__Exercise requirements__
a) According to the forum thread on plants for mantis enclosures, how long are most pesticides effective, based on the article Aryia read?
b) Write the next part of the forum thread on plants for mantis enclosures, picking up after its final post.

Currently I have several species of mosses and bonsai trees ready to be put in.


----------



## Ranitomeya (Jan 11, 2014)

Avoid using plants that you've purchased recently from a nursery--they may have been treated with insecticides that may get ingested by feeders or by the mantis when drinking water off the plants.

Mantids are insectivorous and won't eat plants directly.


----------



## Extrememantid (Jan 11, 2014)

I just use fake plants.. But I agree, make sure they aren't treated


----------



## Aryia (Jan 11, 2014)

Oh boy _._ that's a good point. Well... thankfully half of the bonsais are in dormant state so they don't have any leaves that could've been treated anyway.

Do you know how long a plant should sit before it's "pesticide-free" again in case it's been treated?

*Ok so I read that most pesticides are only effective up to 2 weeks on an article. I'll give the plants a good wash and add some crickets to the enclosures when they're ready and see what happens to the crickets before adding the mantises. (Sorry crickets!)

__Source material__
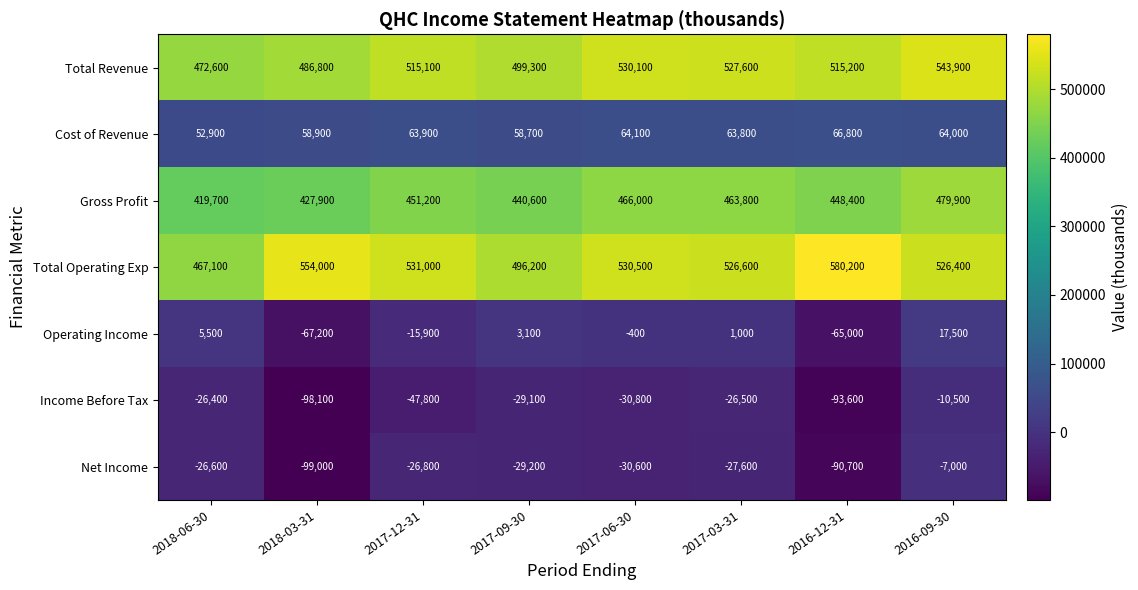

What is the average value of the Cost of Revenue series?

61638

--

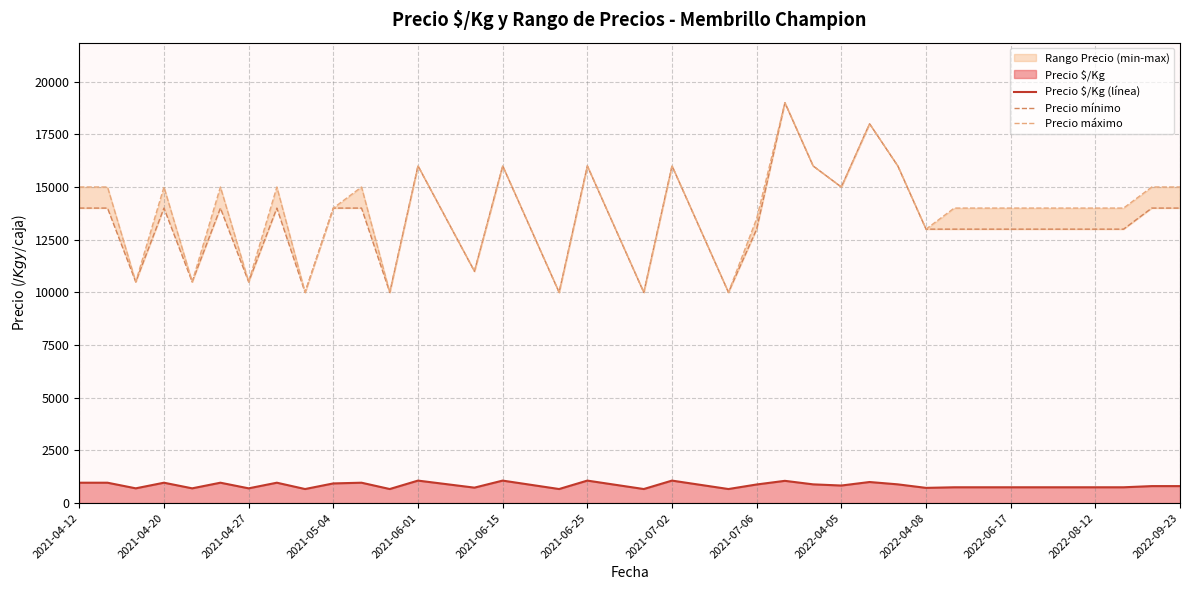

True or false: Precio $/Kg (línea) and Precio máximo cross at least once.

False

__Results by task__
a) Up to 2 weeks.

b)
----------



## Rick (Jan 11, 2014)

I used to just buy those small tropicals from Lowes. Never had an issue.


----------



## d17oug18 (Jan 22, 2014)

Rick said:


> I used to just buy those small tropicals from Lowes. Never had an issue.


nice one, good idea, and those are like a buck a piece


----------



## Krissim Klaw (Jan 22, 2014)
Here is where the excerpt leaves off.